Pair Corralation between Caldwell Partners and Northland Power

Assuming the 90 days trading horizon Caldwell Partners International is expected to generate 0.85 times more return on investment than Northland Power. However, Caldwell Partners International is 1.17 times less risky than Northland Power. It trades about 0.21 of its potential returns per unit of risk. Northland Power is currently generating about -0.08 per unit of risk. If you would invest  67.00  in Caldwell Partners International on September 8, 2025 and sell it today you would earn a total of  34.00  from holding Caldwell Partners International or generate 50.75% return on investment over 90 days.
Time Period3 Months [change]
DirectionMoves Against 
StrengthWeak
Accuracy100.0%
ValuesDaily Returns

Caldwell Partners Internationa  vs.  Northland Power

 Performance 
       Timeline  
Caldwell Partners 

Risk-Adjusted Performance

Solid

 
Weak
 
Strong
Compared to the overall equity markets, risk-adjusted returns on investments in Caldwell Partners International are ranked lower than 16 (%) of all global equities and portfolios over the last 90 days. In spite of very unfluctuating essential indicators, Caldwell Partners displayed solid returns over the last few months and may actually be approaching a breakup point.
Northland Power 

Risk-Adjusted Performance

Weakest

 
Weak
 
Strong
Over the last 90 days Northland Power has generated negative risk-adjusted returns adding no value to investors with long positions. In spite of weak performance in the last few months, the Stock's forward indicators remain very healthy which may send shares a bit higher in January 2026. The recent disarray may also be a sign of long period up-swing for the firm investors.

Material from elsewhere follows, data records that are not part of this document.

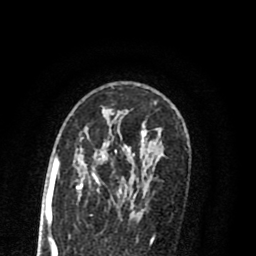
Breast MRI (dynamic contrast-enhanced), one axial slice; slice 53 of 80 in the series (ordered by position); cropped to one breast; dynamic contrast-enhanced series, time point 2 of 8 at this slice position (early post-contrast); 1.5 T; TE 2.7 ms, TR 6.3 ms; 2 mm slice thickness; 256 × 256 image matrix, field of view 155 × 155 mm. Female patient.
Outlined on this slice (semi-automatically segmented with operator editing):
- enhancing-tissue mask used for the functional tumour volume (all voxels passing the contrast-enhancement thresholds inside the analysis volume; usually the tumour): bounding box (x1, y1, x2, y2) in pixels: (55, 119, 147, 210)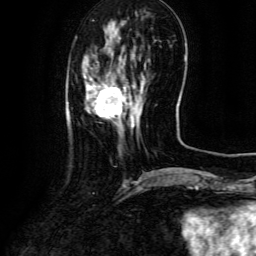
Breast MRI (dynamic contrast-enhanced), one axial slice; slice 31 of 134 in the series (ordered by position); cropped to one breast; dynamic contrast-enhanced series, time point 2 of 6 at this slice position (early post-contrast); 3 T; TE 4.8 ms, TR 9.1 ms; 1.2 mm slice thickness; 256 × 256 image matrix, field of view 180 × 180 mm. Female patient.
Outlined on this slice (semi-automatic segmentation, software-assisted and operator-edited):
- enhancing-tissue mask used for the functional tumour volume (all voxels passing the contrast-enhancement thresholds inside the analysis volume; usually the tumour): bounding box [x1, y1, x2, y2] px = [84, 75, 141, 127]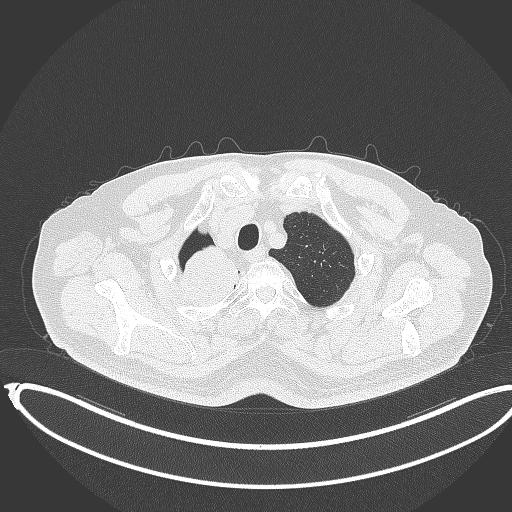
Chest CT, one axial slice. Slice 328 of 403 in the series (ordered by position). Lung window (W 1500 / L -600 HU). 1 mm slice thickness. 512 × 512 image matrix, field of view 436 × 436 mm. Male patient, age 68 years. Case-level facts recorded for this patient, not image findings: clinical TNM (as recorded): T2a N0 M0.
Structures marked on this image (bounding box drawn by a radiologist):
- lung tumour (recorded histology: adenocarcinoma): bounding box <176,242,249,308> (left, top, right, bottom; pixels)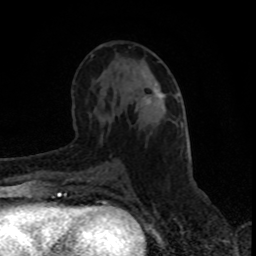
Breast MRI (dynamic contrast-enhanced), one axial slice. Position 46 of 80 along the scan axis. Cropped to one breast. Dynamic contrast-enhanced series, time point 2 of 8 at this slice position (early post-contrast). 1.5 T. TE 4.2 ms, TR 7 ms. 2 mm slice thickness. 256 × 256 image matrix, field of view 150 × 150 mm. Female patient.
Annotated regions visible in this slice (semi-automatically segmented with operator editing):
- enhancing-tissue mask used for the functional tumour volume (all voxels passing the contrast-enhancement thresholds inside the analysis volume; usually the tumour): box from (x=146, y=89) to (x=164, y=103) px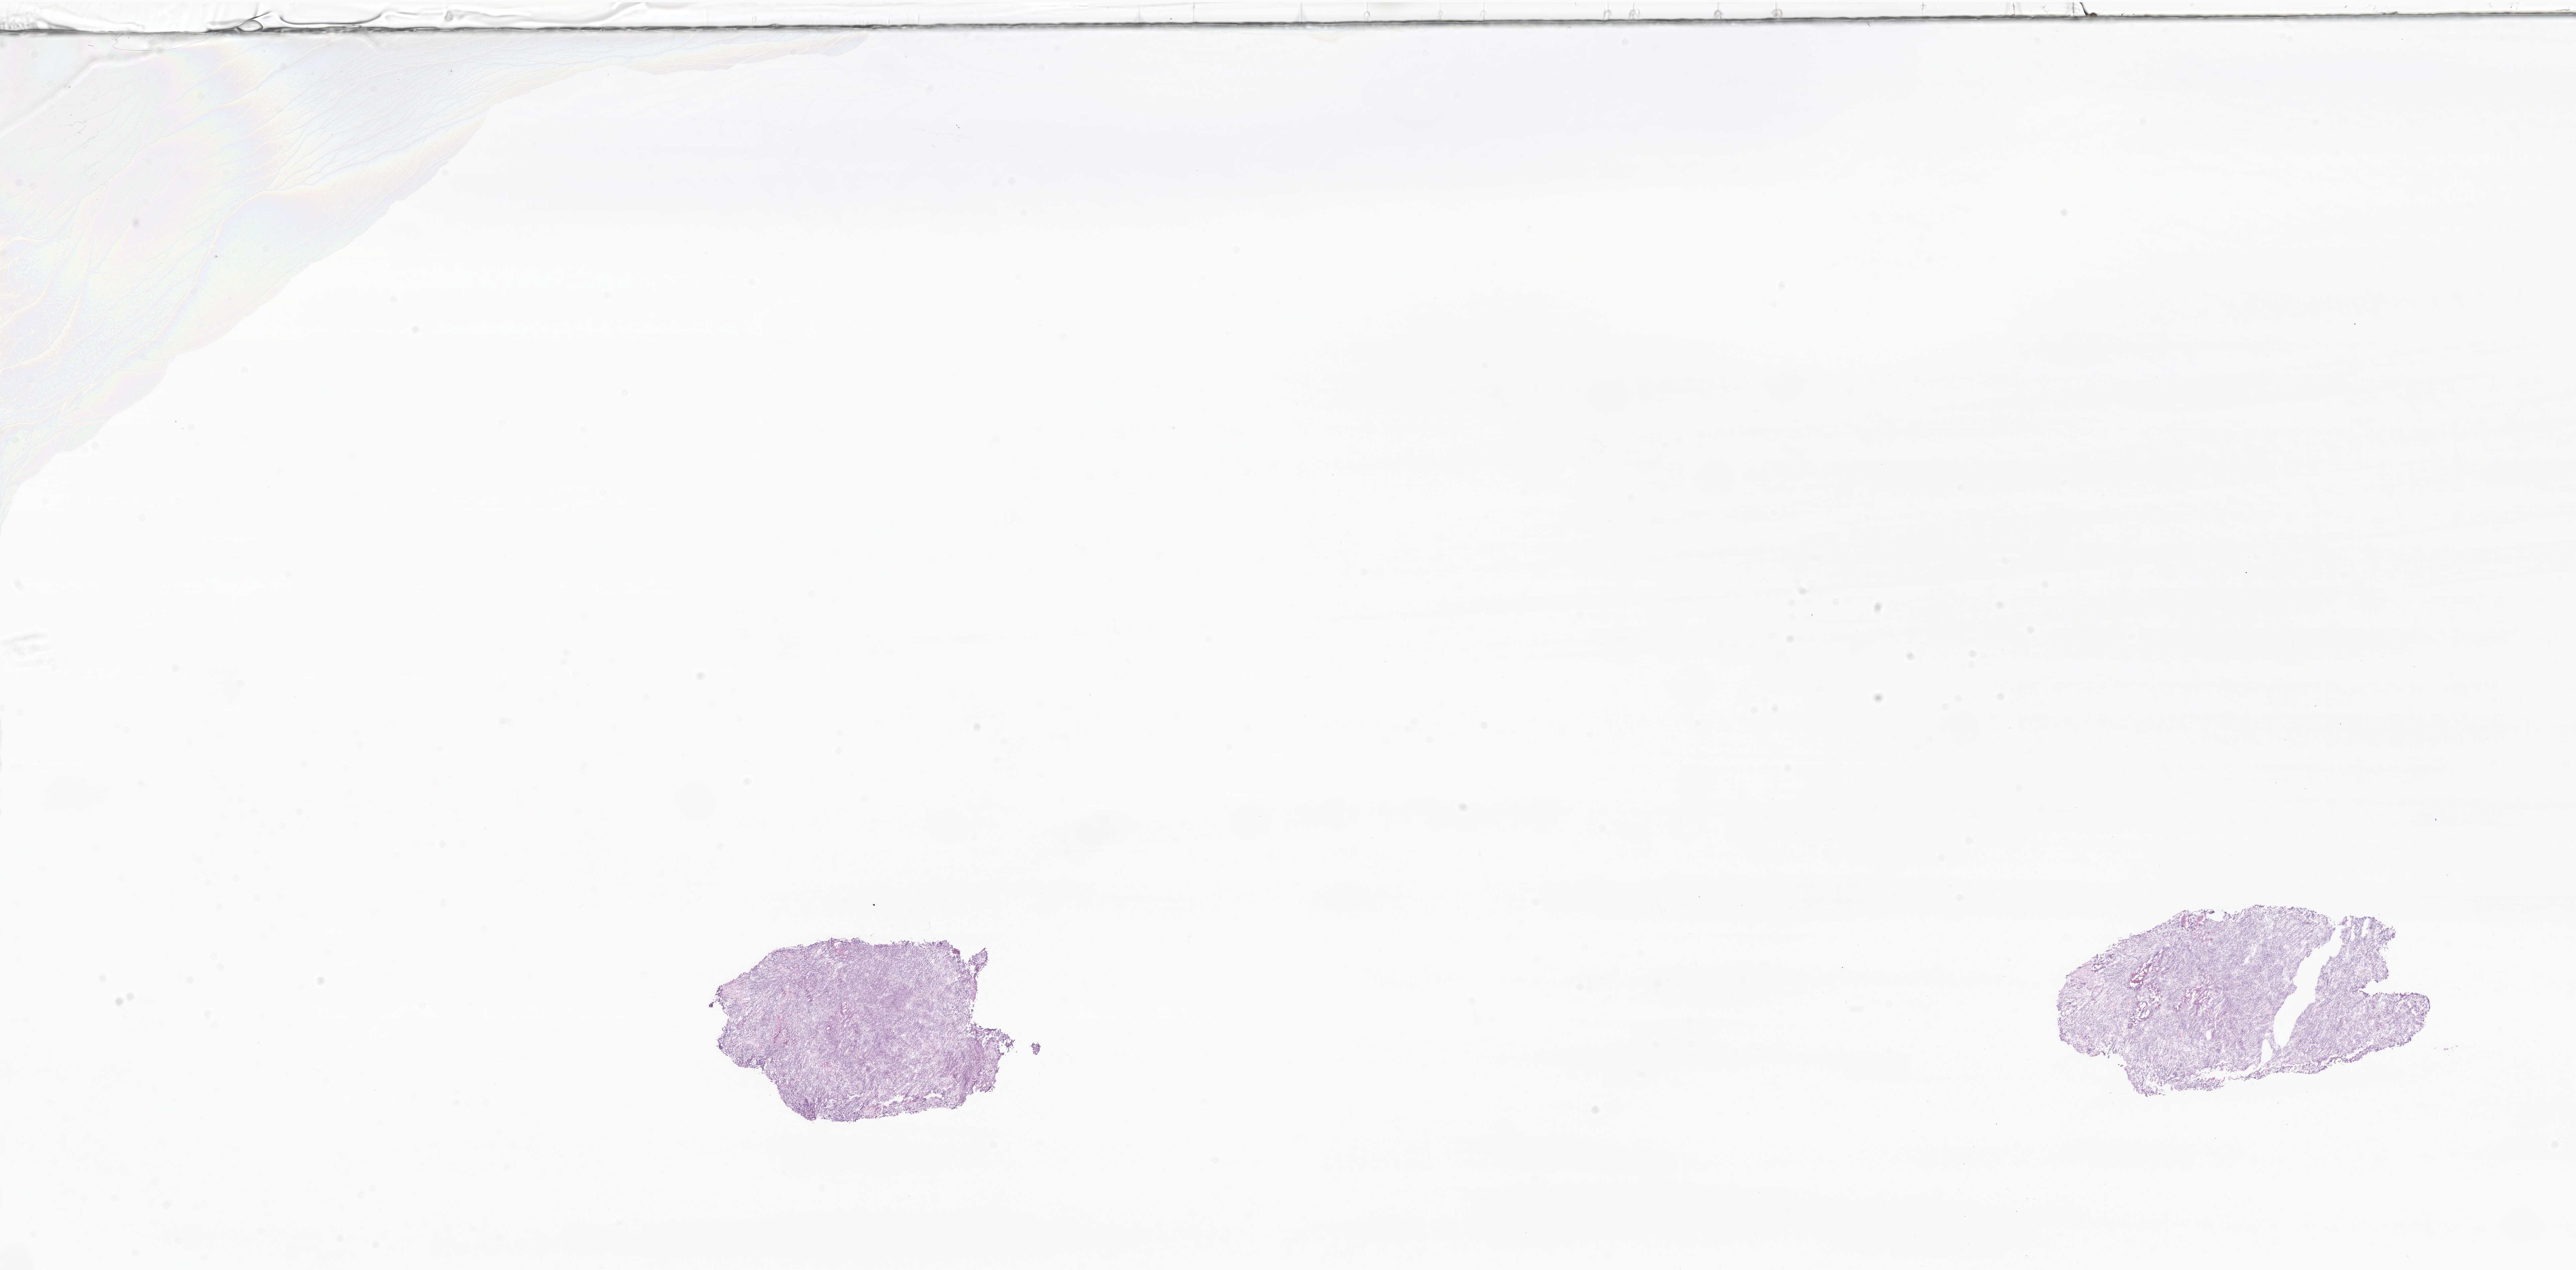
Digitized H&E-stained section of tumor tissue from the brain — whole scanned area (about 32.5 x 16.0 mm) shown as a low-resolution overview. Frozen section. Male patient, age 61 days.
Recorded diagnosis: Neoplasm, uncertain whether benign or malignant.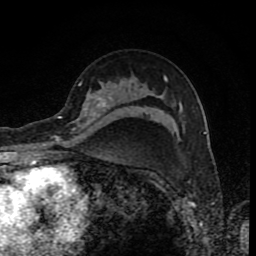
Breast MRI (dynamic contrast-enhanced), one axial slice; position 57 of 80 along the scan axis; cropped to one breast; dynamic contrast-enhanced series, time point 2 of 8 at this slice position (early post-contrast); 1.5 T; TE 4.2 ms, TR 7 ms; 256 × 256 image matrix, field of view 155 × 155 mm. Female patient.
Structures marked on this image (semi-automatically segmented with operator editing):
- enhancing-tissue mask used for the functional tumour volume (all voxels passing the contrast-enhancement thresholds inside the analysis volume; usually the tumour): bounding box <60,82,111,130> (left, top, right, bottom; pixels)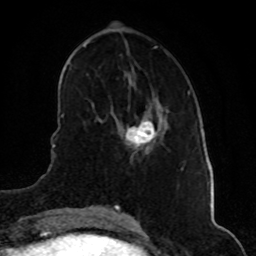
Breast MRI (dynamic contrast-enhanced), one axial slice; position 20 of 80 along the scan axis; cropped to one breast; dynamic contrast-enhanced series, time point 2 of 8 at this slice position (early post-contrast); 1.5 T; TE 4.2 ms, TR 7 ms; 2 mm slice thickness; 256 × 256 image matrix. Female patient.
Structures marked on this image (semi-automatic segmentation, software-assisted and operator-edited):
- enhancing-tissue mask used for the functional tumour volume (all voxels passing the contrast-enhancement thresholds inside the analysis volume; usually the tumour): bounding box [x1, y1, x2, y2] px = [125, 118, 159, 149]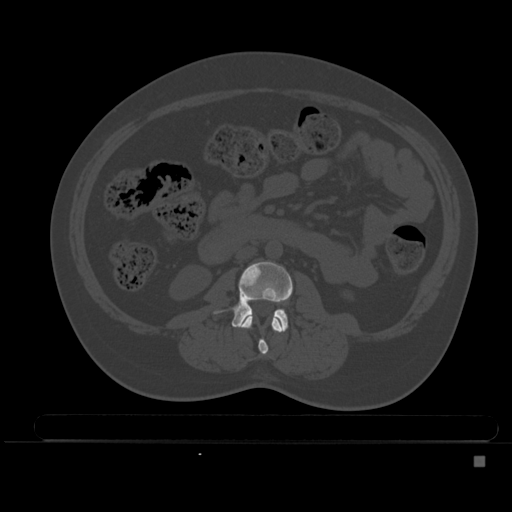
CT including the spine, one axial slice. Position 159 of 495 along the scan axis. Bone window (W 1800 / L 400 HU). 512 × 512 image matrix, field of view 404 × 404 mm. Female patient, age 33 years. Case-level facts recorded for this patient, not image findings: primary cancer: breast; vertebrae with lytic lesions (as recorded): T1.
Annotated regions visible in this slice (semi-automatic segmentation, software-assisted and operator-edited):
- L2 vertebra: bounding box <239,315,284,355> (left, top, right, bottom; pixels)
- L3 vertebra: <232,261,293,331>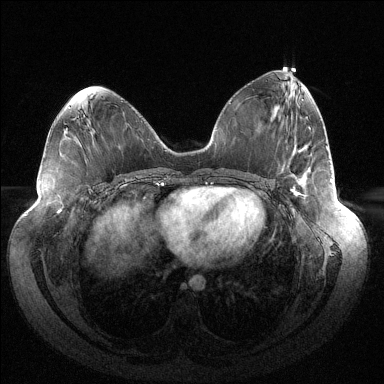
Breast MRI (dynamic contrast-enhanced), one axial slice; position 64 of 144 along the scan axis; dynamic contrast-enhanced series, time point 2 of 6 at this slice position (early post-contrast); 1.5 T; TE 1.5 ms, TR 4.6 ms; 1.2 mm slice thickness; 384 × 384 image matrix, field of view 430 × 430 mm. Female patient.
Outlined on this slice (semi-automatic segmentation, software-assisted and operator-edited):
- enhancing-tissue mask used for the functional tumour volume (all voxels passing the contrast-enhancement thresholds inside the analysis volume; usually the tumour): bounding box <290,189,302,196> (left, top, right, bottom; pixels)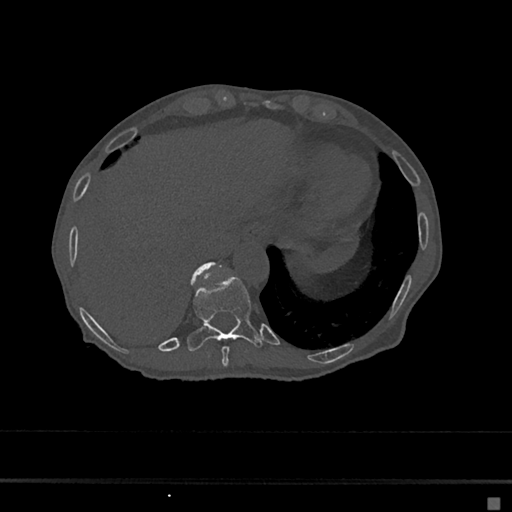
CT including the spine, one axial slice; slice 229 of 797 in the series (ordered by position); 120 kVp; bone window (W 1800 / L 400 HU); 512 × 512 image matrix, field of view 360 × 360 mm. Patient: female, 68 years. From the clinical record (not read from this slice): primary cancer: renal.
Annotated regions visible in this slice (semi-automatic segmentation, software-assisted and operator-edited):
- T10 vertebra: bounding box <188,276,261,351> (left, top, right, bottom; pixels)
- T11 vertebra: <192,262,220,279>
- T9 vertebra: <221,346,230,366>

Caldwell Partners and Northland Power Volatility Contrast

   Predicted Return Density   
       Returns  

Pair Trading with Caldwell Partners and Northland Power

The main advantage of trading using opposite Caldwell Partners and Northland Power positions is that it hedges away some unsystematic risk. Because of two separate transactions, even if Caldwell Partners position performs unexpectedly, Northland Power can make up some of the losses. Pair trading also minimizes risk from directional movements in the market. For example, if an entire industry or sector drops because of unexpected headlines, the short position in Northland Power will offset losses from the drop in Northland Power's long position.
The idea behind Caldwell Partners International and Northland Power pairs trading is to make the combined position market-neutral, meaning the overall market's direction will not affect its win or loss (or potential downside or upside). This can be achieved by designing a pairs trade with two highly correlated stocks or equities that operate in a similar space or sector, making it possible to obtain profits through simple and relatively low-risk investment.
Check out your portfolio center.
Note that this page's information should be used as a complementary analysis to find the right mix of equity instruments to add to your existing portfolios or create a brand new portfolio. You can also try the Insider Screener module to find insiders across different sectors to evaluate their impact on performance.